La disgrazia non poteva tardare, quando un uomo maltratta una donna, una moglie, una madre, ubriaco di arroganza violenta si scaglia contro il suo stesso malessere che in quel momento non è altri che una donna, la sua. Il padre di Claudia morirà lasciando in eredità un dubbio in libertà tra le pieghe di due vissuti sconfitti.
Negli anni, il tarlo acquisito riconosce la memoria come sua unica piazza in cui soggiornare “sine die”. Le vite claudicanti di Claudia e della madre Caterina sbattono contro due umanità nate dallo stesso grembo, ma prive di un valido strumento d’orientamento.

“Io e lei non saremmo mai più state soltanto una madre e una figlia – lo siamo mai state? –, ma il riassunto di una fine che non smetteva di ricominciare”.

Con un assetto familiare fuori posto è impossibile uscirne illesi, l’equilibrio psicologico perde pezzi ad ogni scossa di parole, malgrado ciò, apparentemente libera dagli incubi in grazia della maternità, Claudia ritorna spesso a sfogliare l’album della memoria sempre aperto sulla pagina nera.

“Dopo che mio padre fu sepolto, la nostra vita divenne un lungo silenzio che spaccava le orecchie, durato finché morte non ci separi.

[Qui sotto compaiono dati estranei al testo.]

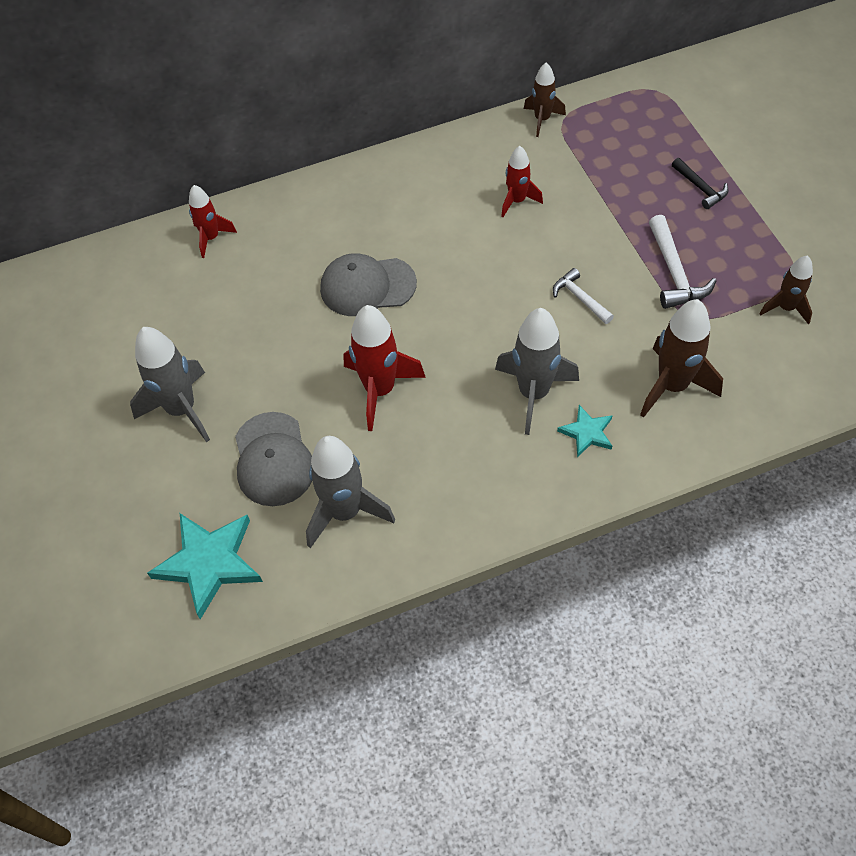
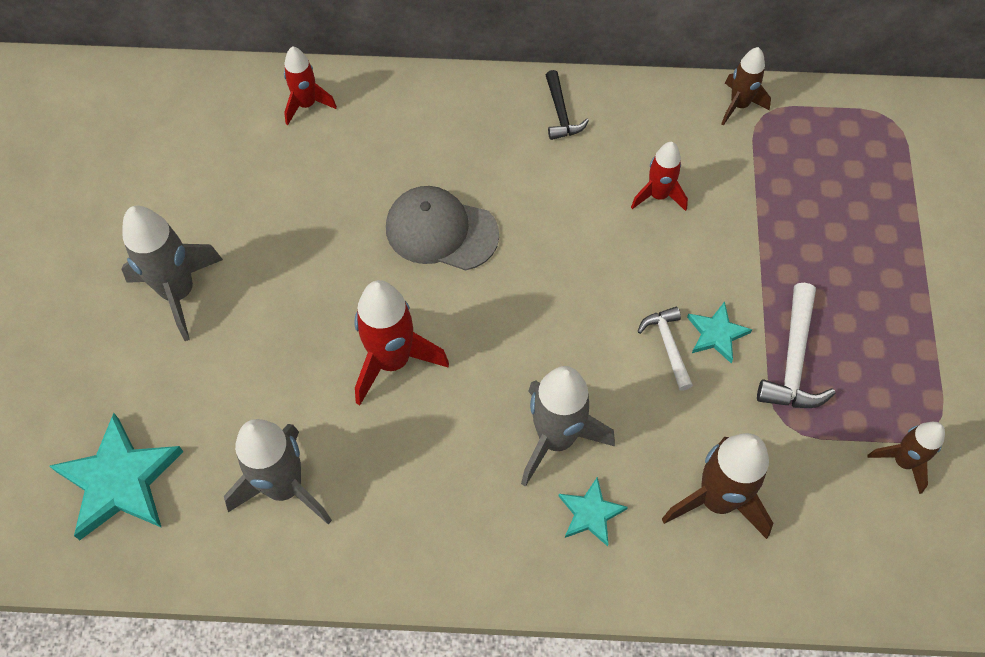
camera: 20 degrees right, 5 degrees up
grey cap [235,412,312,506] -> none
black hammer [672,158,728,209] -> black hammer moved to [546,70,589,140]
none -> turquoise star [687,301,752,363]

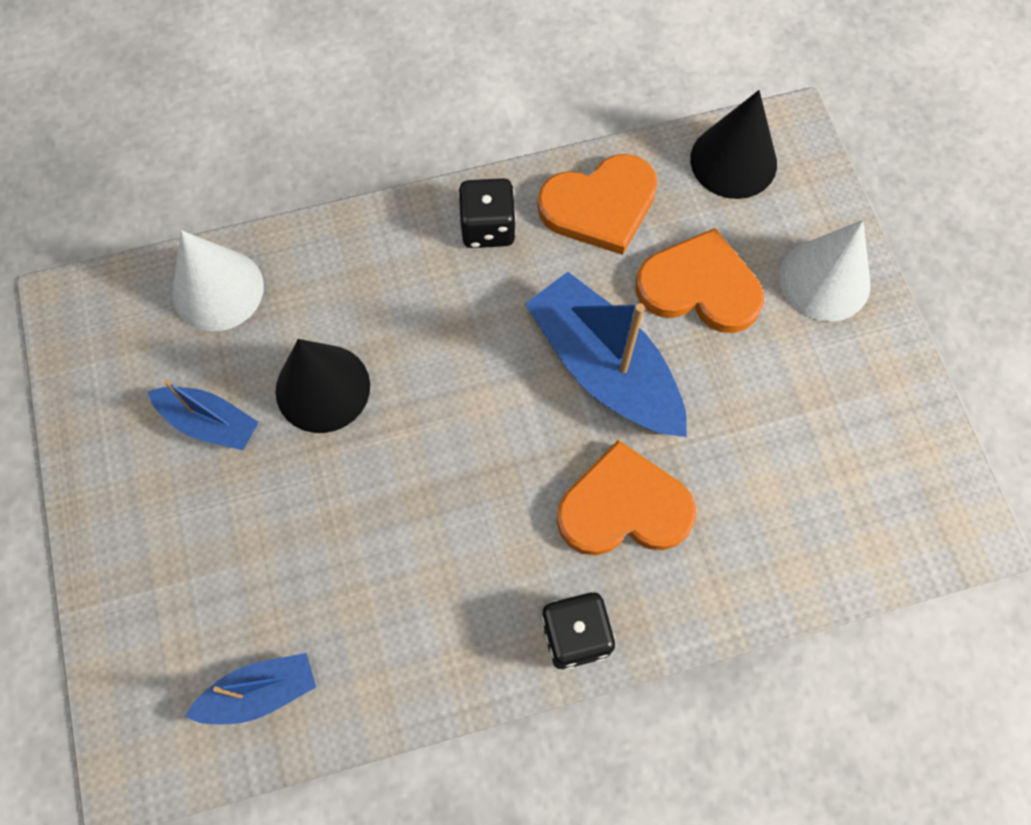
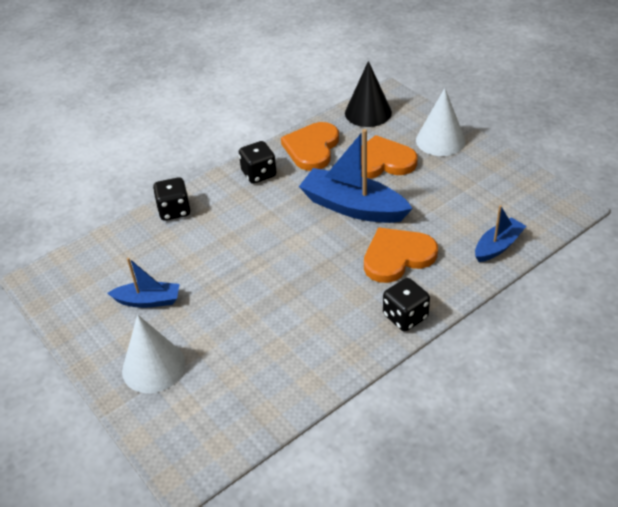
camera: 20 degrees left, 25 degrees down
white cone [172,230,264,332] -> white cone moved to [122,315,185,393]
blue boat [185,653,316,724] -> blue boat moved to [475,205,526,262]
black cone [275,339,370,433] -> none
orange heart [537,154,658,255] -> orange heart turned 150 degrees clockwise [281,122,339,171]
none -> black dice [153,177,190,221]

Solo quando anche mia madre è morta, il suo fantasma ha soffiato un vento giusto sui tetti del passato, sollevato lembi di verità sfiancate. Giusto da morta, mia madre mi ha concesso udienza, permettendomi, non dico di volerle bene, ma di provare a dimenticarla”.

Tutte le prove della disgrazia non danno tregua ai periodi di quiete lontano dal dramma, nemmeno le affettuose premure di Dora, la zia supplente di una madre caduta nel limbo della disperazione, riescono a colmare lacune remote.

In questa immagine ambigua gli opposti si tengono per mano come se fossero soluzioni scivolate nella dimenticanza. Menzogna e verità, amore e livore riversi nella fobia adottata dall’esistenza che resta. Da sempre il cuscino notturno è calamita di pace dissolta per colpa di una luna fotocopiatrice di luttuosi ieri, di ricordi a metà strada che tutte le mattine fanno colazione con una inguaribile nausea.

Caterina prima, Claudia dopo, viaggiano su binari puntuali ad una diversa tempistica per due : la prima, dipendente dalla droga instillata nel dolore, abbandona il contatto deleterio con la realtà. Il male penetra nella carne dilaniata da mani criminali su istigazione del verme maligno. Claudia, figlia spezzata e madre piena d’amore della piccola Nina, accumula indizi, ricicla indagini investigative sul parassita di due frutti dello stesso ramo.

Resiste all’idillio minacciato la condizione di madre avviata alla fuga oltre un contesto familiare sconvolto. Giusta la pretesa del cammino lento nelle età indomabili, perché un trauma ha bisogno di sedimentare sul fondo dell’anima le particelle utili a costruire anni di nuovo stupore.